## To do
Could you reproduce the records below word for word, from their very first line down to and including the line that contains "стоимость на грузовики"?

## Records for processing
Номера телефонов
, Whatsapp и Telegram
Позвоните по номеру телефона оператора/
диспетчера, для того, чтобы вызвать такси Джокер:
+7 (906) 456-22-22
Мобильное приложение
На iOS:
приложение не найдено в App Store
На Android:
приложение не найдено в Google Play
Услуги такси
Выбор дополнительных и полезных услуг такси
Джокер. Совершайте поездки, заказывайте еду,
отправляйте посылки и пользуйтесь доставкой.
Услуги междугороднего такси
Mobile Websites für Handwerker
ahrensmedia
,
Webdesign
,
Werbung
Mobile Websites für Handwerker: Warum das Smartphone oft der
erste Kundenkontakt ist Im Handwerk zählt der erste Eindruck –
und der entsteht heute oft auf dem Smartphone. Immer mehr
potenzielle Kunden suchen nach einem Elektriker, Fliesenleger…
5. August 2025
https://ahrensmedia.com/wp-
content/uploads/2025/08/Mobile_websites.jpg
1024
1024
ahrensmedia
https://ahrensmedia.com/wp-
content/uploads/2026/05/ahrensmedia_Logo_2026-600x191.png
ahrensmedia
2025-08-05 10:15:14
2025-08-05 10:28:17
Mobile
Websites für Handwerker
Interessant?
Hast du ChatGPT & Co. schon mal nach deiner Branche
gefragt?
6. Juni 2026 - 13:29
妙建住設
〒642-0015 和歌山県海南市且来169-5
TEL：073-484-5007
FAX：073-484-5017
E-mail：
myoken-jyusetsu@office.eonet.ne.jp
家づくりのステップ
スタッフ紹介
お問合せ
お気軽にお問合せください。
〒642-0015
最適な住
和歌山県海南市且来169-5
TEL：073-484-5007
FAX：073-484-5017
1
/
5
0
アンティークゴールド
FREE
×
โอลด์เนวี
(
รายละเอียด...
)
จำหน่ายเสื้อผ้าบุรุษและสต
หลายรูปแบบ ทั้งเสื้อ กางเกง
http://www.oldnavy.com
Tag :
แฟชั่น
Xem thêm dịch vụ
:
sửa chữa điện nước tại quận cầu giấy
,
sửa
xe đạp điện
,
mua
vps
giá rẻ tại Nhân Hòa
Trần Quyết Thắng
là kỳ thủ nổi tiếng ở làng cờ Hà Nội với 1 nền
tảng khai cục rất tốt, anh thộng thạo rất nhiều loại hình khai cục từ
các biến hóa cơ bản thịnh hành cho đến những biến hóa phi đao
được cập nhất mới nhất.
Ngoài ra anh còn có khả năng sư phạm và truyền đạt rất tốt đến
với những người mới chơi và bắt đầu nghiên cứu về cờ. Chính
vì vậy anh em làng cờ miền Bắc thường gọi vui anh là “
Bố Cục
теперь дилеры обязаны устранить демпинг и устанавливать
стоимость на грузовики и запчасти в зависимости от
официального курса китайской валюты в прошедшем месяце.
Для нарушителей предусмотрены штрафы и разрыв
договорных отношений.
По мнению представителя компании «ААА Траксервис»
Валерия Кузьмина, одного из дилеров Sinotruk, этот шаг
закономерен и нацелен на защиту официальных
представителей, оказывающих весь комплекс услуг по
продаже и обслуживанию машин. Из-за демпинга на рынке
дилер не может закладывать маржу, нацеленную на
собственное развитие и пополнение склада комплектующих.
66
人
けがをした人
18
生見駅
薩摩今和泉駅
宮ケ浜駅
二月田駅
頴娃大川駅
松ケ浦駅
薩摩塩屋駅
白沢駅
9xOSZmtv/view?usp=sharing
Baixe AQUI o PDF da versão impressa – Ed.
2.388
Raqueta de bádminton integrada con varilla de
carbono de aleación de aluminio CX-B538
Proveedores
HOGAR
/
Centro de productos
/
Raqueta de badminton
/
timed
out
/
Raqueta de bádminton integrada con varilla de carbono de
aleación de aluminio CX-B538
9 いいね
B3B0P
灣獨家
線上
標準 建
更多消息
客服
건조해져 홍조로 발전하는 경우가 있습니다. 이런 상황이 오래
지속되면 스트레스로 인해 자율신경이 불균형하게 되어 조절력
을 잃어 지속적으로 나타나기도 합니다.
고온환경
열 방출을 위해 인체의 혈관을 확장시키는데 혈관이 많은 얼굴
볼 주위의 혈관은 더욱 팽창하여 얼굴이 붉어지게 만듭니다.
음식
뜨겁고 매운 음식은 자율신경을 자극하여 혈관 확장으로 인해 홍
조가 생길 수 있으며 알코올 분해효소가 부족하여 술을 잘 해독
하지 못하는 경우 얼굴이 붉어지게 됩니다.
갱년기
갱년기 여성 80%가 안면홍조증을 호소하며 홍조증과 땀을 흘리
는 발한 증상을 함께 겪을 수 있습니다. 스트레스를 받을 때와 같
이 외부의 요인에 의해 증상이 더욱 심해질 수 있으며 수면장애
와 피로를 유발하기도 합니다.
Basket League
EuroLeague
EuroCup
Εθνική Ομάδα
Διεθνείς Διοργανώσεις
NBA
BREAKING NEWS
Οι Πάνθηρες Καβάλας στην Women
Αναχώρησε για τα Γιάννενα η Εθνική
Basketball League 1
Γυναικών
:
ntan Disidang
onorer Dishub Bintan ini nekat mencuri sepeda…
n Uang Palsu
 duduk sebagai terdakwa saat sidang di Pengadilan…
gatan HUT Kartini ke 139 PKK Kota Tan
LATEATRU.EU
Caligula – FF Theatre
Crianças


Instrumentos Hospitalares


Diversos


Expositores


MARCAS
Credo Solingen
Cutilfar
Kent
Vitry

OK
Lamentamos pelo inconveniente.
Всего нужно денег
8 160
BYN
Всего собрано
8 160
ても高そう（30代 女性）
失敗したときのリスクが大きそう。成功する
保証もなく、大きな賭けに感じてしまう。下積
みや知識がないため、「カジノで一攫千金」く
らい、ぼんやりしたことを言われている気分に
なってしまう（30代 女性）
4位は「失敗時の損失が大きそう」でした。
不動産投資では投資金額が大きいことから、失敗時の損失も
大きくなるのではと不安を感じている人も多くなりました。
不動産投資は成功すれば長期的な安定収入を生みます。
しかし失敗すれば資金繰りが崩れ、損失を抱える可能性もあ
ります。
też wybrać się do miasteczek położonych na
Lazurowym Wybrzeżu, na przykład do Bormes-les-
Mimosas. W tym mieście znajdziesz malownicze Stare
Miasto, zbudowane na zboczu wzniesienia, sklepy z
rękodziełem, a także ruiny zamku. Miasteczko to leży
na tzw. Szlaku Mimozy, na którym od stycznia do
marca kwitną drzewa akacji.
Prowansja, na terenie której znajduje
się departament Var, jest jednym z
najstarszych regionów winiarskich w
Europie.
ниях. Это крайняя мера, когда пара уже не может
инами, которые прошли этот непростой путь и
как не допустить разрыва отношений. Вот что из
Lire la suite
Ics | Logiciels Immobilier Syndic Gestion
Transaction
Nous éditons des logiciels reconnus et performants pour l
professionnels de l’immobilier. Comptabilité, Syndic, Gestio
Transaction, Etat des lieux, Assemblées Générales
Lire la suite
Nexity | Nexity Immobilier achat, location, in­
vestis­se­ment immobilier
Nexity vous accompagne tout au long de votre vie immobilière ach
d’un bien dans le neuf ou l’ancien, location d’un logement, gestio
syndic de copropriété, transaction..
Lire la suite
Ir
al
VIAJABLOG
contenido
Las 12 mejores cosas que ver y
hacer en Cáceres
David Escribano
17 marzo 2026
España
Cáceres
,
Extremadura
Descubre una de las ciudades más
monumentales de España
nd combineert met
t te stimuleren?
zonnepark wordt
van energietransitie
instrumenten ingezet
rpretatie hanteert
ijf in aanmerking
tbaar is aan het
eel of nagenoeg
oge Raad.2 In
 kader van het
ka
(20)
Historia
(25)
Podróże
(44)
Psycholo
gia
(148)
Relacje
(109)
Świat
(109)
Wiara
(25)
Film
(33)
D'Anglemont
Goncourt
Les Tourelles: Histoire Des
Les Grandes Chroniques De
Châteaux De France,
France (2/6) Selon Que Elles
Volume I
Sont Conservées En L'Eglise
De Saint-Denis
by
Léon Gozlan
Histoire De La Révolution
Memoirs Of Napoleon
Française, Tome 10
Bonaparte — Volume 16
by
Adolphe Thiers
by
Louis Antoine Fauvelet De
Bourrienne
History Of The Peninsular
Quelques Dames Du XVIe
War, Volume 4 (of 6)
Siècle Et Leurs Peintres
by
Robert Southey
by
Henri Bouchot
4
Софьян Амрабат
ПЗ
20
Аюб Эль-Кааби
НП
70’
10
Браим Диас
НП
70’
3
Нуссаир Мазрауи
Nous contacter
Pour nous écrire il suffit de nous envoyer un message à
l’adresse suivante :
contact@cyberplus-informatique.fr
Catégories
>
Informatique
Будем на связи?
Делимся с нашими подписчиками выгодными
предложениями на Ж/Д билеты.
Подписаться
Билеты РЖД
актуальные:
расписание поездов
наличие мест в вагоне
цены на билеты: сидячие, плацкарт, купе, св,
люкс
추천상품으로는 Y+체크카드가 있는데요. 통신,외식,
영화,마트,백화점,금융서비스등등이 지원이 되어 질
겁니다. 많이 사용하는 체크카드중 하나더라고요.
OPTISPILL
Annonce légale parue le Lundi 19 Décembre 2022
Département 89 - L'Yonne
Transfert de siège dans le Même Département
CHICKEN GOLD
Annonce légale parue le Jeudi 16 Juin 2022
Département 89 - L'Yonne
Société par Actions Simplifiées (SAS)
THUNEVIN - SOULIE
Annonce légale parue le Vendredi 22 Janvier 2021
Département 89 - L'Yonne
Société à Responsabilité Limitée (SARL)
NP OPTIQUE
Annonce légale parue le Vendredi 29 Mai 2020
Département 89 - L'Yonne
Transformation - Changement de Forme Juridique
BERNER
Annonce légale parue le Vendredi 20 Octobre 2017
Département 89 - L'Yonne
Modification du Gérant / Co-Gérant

## Answer for this exercise
Номера телефонов
, Whatsapp и Telegram
Позвоните по номеру телефона оператора/
диспетчера, для того, чтобы вызвать такси Джокер:
+7 (906) 456-22-22
Мобильное приложение
На iOS:
приложение не найдено в App Store
На Android:
приложение не найдено в Google Play
Услуги такси
Выбор дополнительных и полезных услуг такси
Джокер. Совершайте поездки, заказывайте еду,
отправляйте посылки и пользуйтесь доставкой.
Услуги междугороднего такси
Mobile Websites für Handwerker
ahrensmedia
,
Webdesign
,
Werbung
Mobile Websites für Handwerker: Warum das Smartphone oft der
erste Kundenkontakt ist Im Handwerk zählt der erste Eindruck –
und der entsteht heute oft auf dem Smartphone. Immer mehr
potenzielle Kunden suchen nach einem Elektriker, Fliesenleger…
5. August 2025
https://ahrensmedia.com/wp-
content/uploads/2025/08/Mobile_websites.jpg
1024
1024
ahrensmedia
https://ahrensmedia.com/wp-
content/uploads/2026/05/ahrensmedia_Logo_2026-600x191.png
ahrensmedia
2025-08-05 10:15:14
2025-08-05 10:28:17
Mobile
Websites für Handwerker
Interessant?
Hast du ChatGPT & Co. schon mal nach deiner Branche
gefragt?
6. Juni 2026 - 13:29
妙建住設
〒642-0015 和歌山県海南市且来169-5
TEL：073-484-5007
FAX：073-484-5017
E-mail：
myoken-jyusetsu@office.eonet.ne.jp
家づくりのステップ
スタッフ紹介
お問合せ
お気軽にお問合せください。
〒642-0015
最適な住
和歌山県海南市且来169-5
TEL：073-484-5007
FAX：073-484-5017
1
/
5
0
アンティークゴールド
FREE
×
โอลด์เนวี
(
รายละเอียด...
)
จำหน่ายเสื้อผ้าบุรุษและสต
หลายรูปแบบ ทั้งเสื้อ กางเกง
http://www.oldnavy.com
Tag :
แฟชั่น
Xem thêm dịch vụ
:
sửa chữa điện nước tại quận cầu giấy
,
sửa
xe đạp điện
,
mua
vps
giá rẻ tại Nhân Hòa
Trần Quyết Thắng
là kỳ thủ nổi tiếng ở làng cờ Hà Nội với 1 nền
tảng khai cục rất tốt, anh thộng thạo rất nhiều loại hình khai cục từ
các biến hóa cơ bản thịnh hành cho đến những biến hóa phi đao
được cập nhất mới nhất.
Ngoài ra anh còn có khả năng sư phạm và truyền đạt rất tốt đến
với những người mới chơi và bắt đầu nghiên cứu về cờ. Chính
vì vậy anh em làng cờ miền Bắc thường gọi vui anh là “
Bố Cục
теперь дилеры обязаны устранить демпинг и устанавливать
стоимость на грузовики и запчасти в зависимости от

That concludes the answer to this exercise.